Roya Saghiri, étudiante à Tabriz, a été condamnée à 23 mois de prison. Elle a été arrêtée lors des manifestations nationales de l’hiver dernier. Sa peine a été maintenue en appel.
Le tribunal a accusé cette militante des droits civils de « propagande contre le régime » et d’« outrage au guide ».
Autre fait nouveau lié à la détention et à la répression des femmes en Iran, Mehrnaz Haghighi a été citée à comparaître devant le tribunal. Cette médecin de 49 ans de Bandar Abbas (sud de l’Iran) sera jugée le 22 juillet. Elle a été privée d’un avocat pendant sa détention. Bien qu’elle soit actuellement représentée par un avocat et que la date de son procès approche, le tribunal n’a pas autorisé ce dernier à étudier son dossier.

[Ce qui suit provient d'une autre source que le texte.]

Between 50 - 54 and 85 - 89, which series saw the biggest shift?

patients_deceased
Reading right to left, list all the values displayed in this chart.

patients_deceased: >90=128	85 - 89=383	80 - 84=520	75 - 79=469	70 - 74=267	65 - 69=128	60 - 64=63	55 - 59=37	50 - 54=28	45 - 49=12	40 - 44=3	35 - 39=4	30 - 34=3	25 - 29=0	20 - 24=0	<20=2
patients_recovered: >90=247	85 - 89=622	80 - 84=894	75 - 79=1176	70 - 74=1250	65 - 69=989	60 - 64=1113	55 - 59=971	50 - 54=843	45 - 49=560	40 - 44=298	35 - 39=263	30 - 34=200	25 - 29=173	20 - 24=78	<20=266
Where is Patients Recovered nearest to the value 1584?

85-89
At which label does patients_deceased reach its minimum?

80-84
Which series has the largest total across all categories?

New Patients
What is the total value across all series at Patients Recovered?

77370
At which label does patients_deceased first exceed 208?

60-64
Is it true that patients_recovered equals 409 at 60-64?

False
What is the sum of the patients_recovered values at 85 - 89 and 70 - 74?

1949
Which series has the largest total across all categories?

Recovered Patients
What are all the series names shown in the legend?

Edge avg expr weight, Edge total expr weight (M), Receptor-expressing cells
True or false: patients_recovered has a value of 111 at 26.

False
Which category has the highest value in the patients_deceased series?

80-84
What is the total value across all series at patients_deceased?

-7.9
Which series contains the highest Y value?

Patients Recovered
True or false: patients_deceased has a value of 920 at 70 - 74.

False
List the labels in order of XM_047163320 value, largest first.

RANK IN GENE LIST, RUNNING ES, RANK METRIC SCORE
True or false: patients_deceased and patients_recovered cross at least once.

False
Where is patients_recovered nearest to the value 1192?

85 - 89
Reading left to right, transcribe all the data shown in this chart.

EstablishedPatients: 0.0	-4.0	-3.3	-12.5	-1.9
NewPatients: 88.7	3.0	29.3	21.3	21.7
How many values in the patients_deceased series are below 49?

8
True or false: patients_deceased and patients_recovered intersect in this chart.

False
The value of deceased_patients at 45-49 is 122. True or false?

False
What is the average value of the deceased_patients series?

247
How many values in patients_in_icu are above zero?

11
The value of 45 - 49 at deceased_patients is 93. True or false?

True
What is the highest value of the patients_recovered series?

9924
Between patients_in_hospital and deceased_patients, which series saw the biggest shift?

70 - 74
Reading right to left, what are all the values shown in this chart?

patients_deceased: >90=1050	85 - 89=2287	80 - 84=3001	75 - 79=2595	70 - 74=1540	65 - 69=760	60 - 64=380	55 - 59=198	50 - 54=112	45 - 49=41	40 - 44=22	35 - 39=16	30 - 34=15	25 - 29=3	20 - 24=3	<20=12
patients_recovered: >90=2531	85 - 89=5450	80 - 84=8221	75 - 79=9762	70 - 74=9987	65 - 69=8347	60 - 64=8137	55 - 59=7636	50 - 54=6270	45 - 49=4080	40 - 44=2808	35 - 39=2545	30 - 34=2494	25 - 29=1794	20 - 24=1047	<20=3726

Mme Haghighi avait été arrêtée par des agents du renseignement le 19 février 2017, à son domicile. Elle a été en maintenue en GAV à Bandar Abbas et incarcérée à la prison d’Evine à Téhéran pendant plus de trois mois. Elle a été libérée sous caution le 27 mai 2017.
Après avoir été innocenté des accusations primaires telles que « diffusion de mensonges », « outrage au guide » et « atteinte à la sécurité nationale », le procureur de Bandar Abbas l’a informée de deux nouvelles accusations dont « l’appartenance à l’OMPI » (l’opposition) et « propagande contre le régime en faveur des groupes dissidents ».
Mehrnaz Haghighi a nié être membre de l’OMPI. Elle avait été arrêtée chez elle dans les années 1980 alors qu’elle avait 12 ans, sous l’accusation de soutenir l’OMPI, et a été libérée après un certain temps en raison de son jeune âge.
Après 2009, elle a commencé à rendre visite aux familles des prisonniers politiques et à recueillir des dons pour eux. La dernière fois qu’elle a été arrêtée, c’était lors de la collecte de cadeaux du Nouvel An iranien (qui tombe le 20 mars) pour les enfants qui travaillent à Bandar Abbas.